## Extracted entries
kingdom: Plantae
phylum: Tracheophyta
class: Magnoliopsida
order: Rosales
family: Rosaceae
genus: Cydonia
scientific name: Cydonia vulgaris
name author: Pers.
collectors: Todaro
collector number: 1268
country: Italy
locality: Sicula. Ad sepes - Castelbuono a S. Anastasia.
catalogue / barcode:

* * *

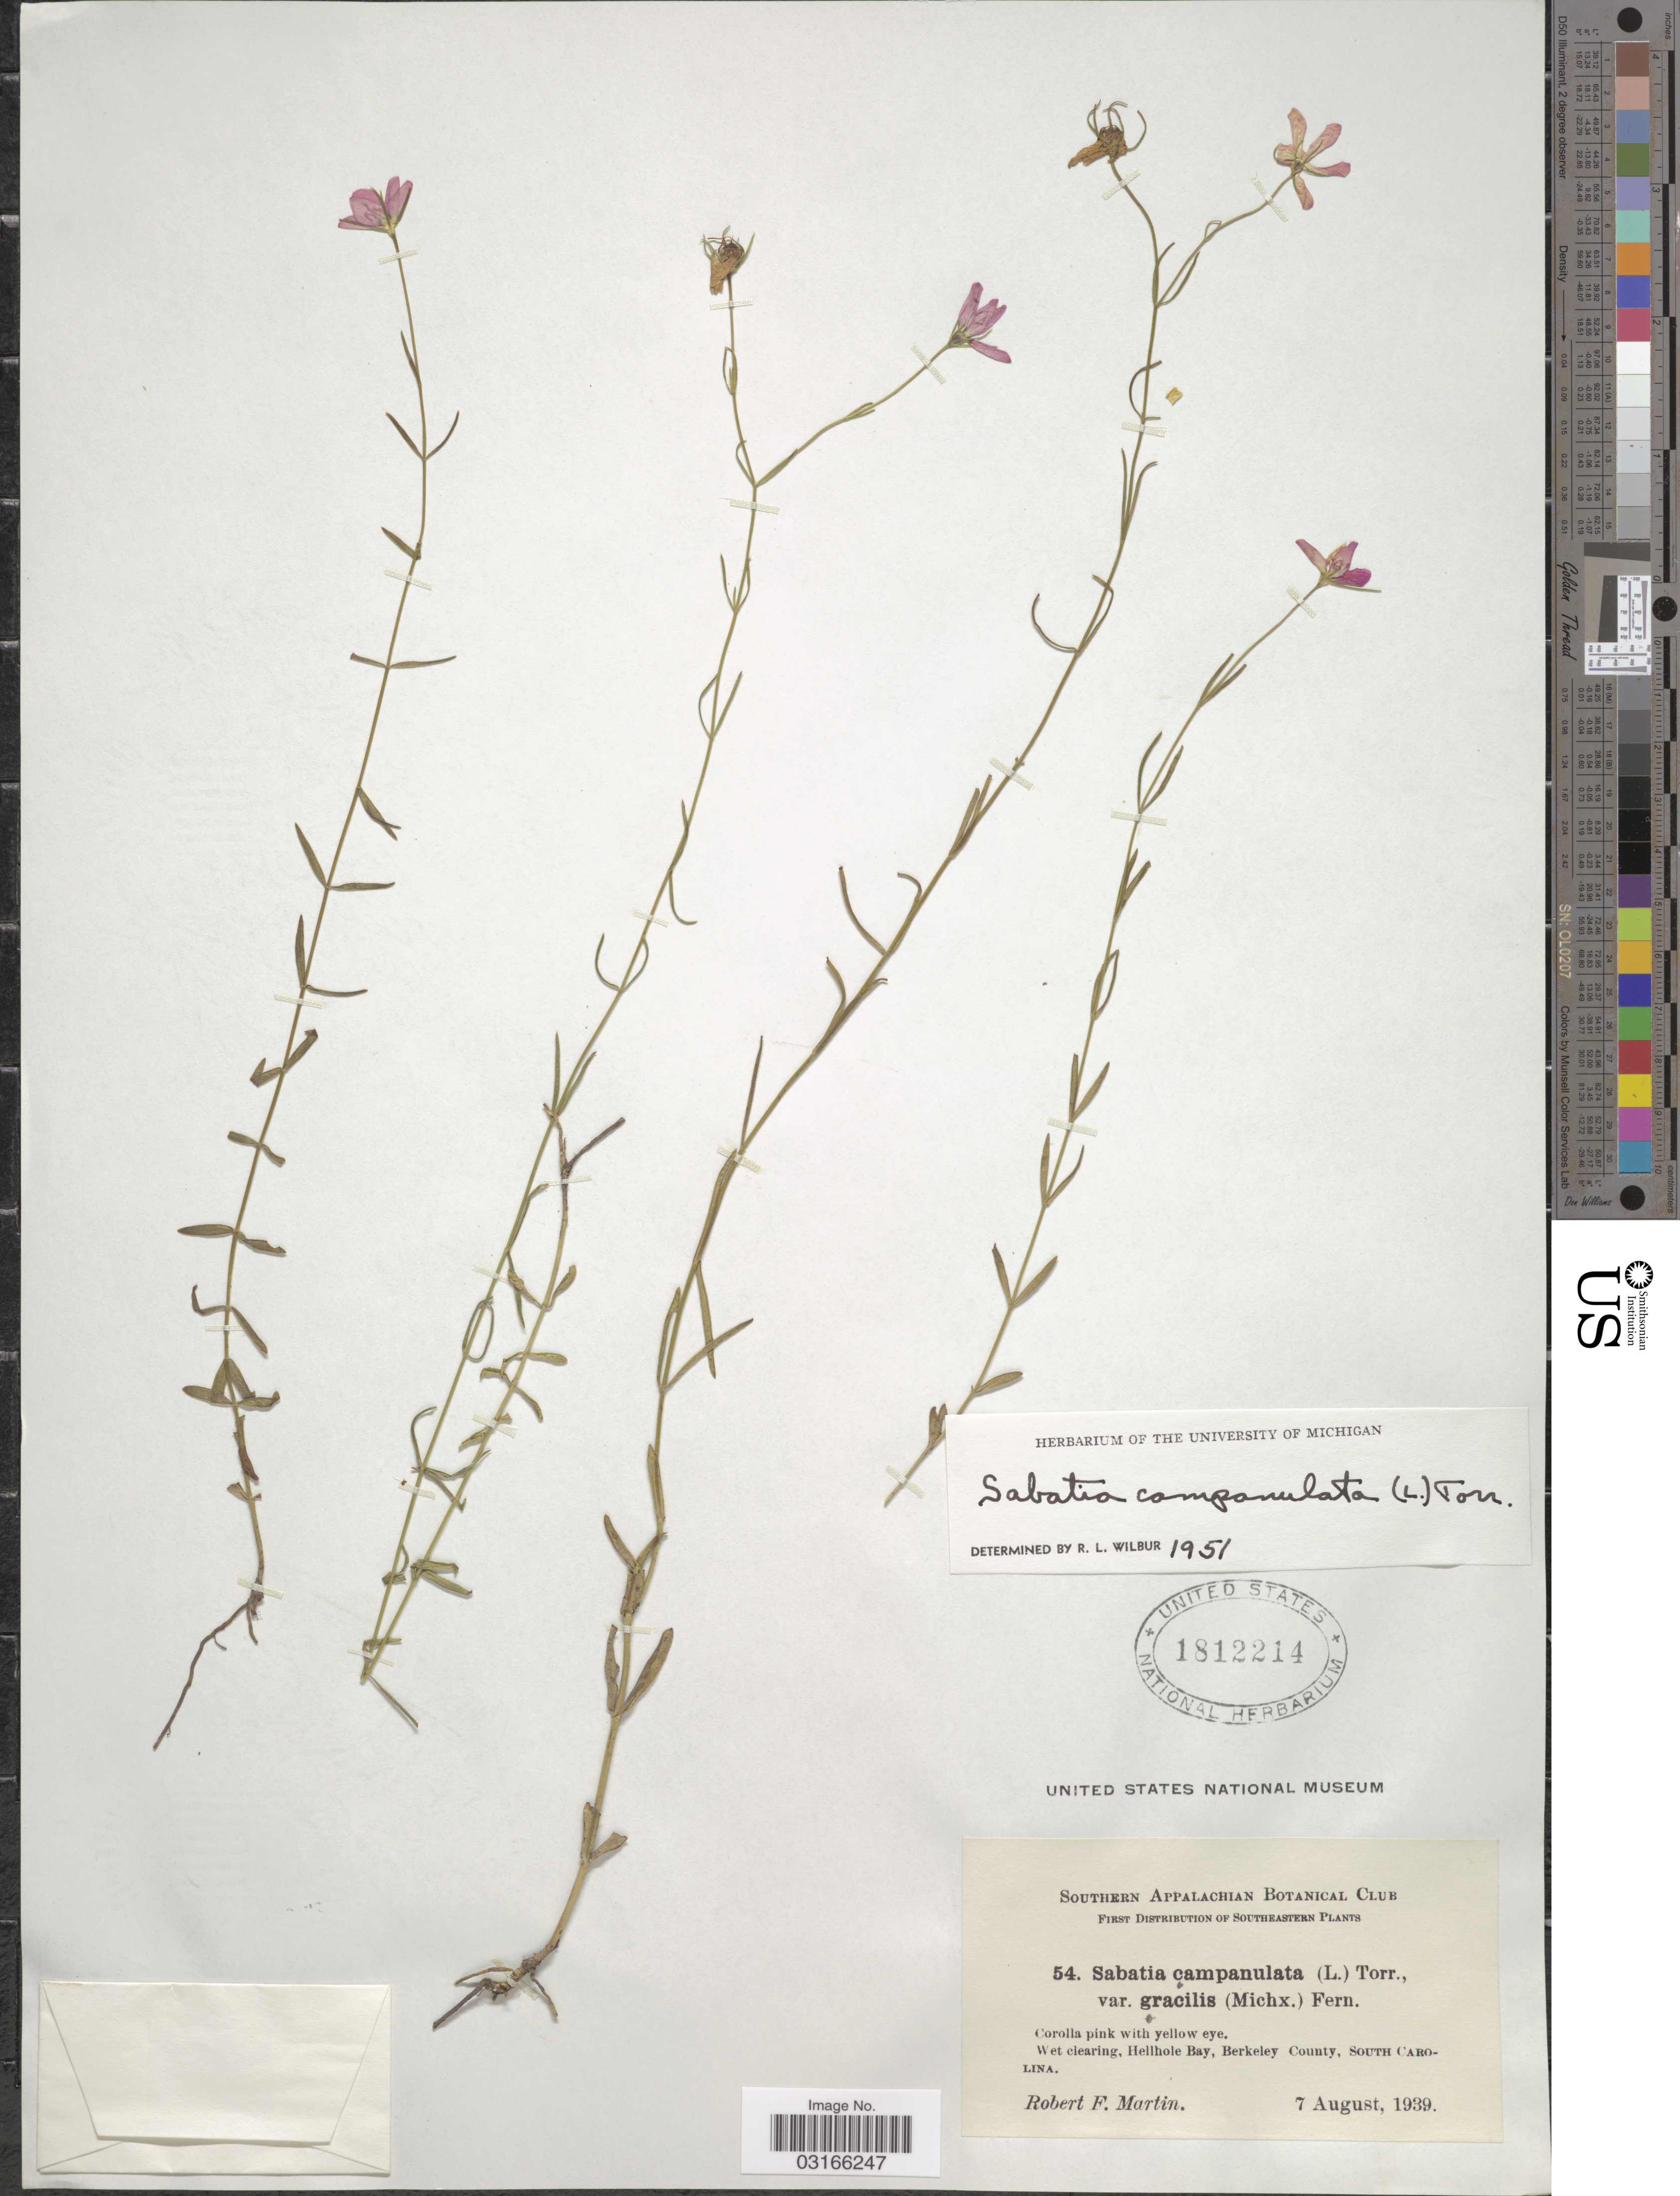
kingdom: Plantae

## What you have to do
Format the lines of the records as a numbered list, starting at the line that contains "order: Rosales" and ending at the line that contains "locality: Sicula. Ad". Leave out any blank lines.

## Worked answer
1. order: Rosales
2. family: Rosaceae
3. genus: Cydonia
4. scientific name: Cydonia vulgaris
5. name author: Pers.
6. collectors: Todaro
7. collector number: 1268
8. country: Italy
9. locality: Sicula. Ad sepes - Castelbuono a S. Anastasia.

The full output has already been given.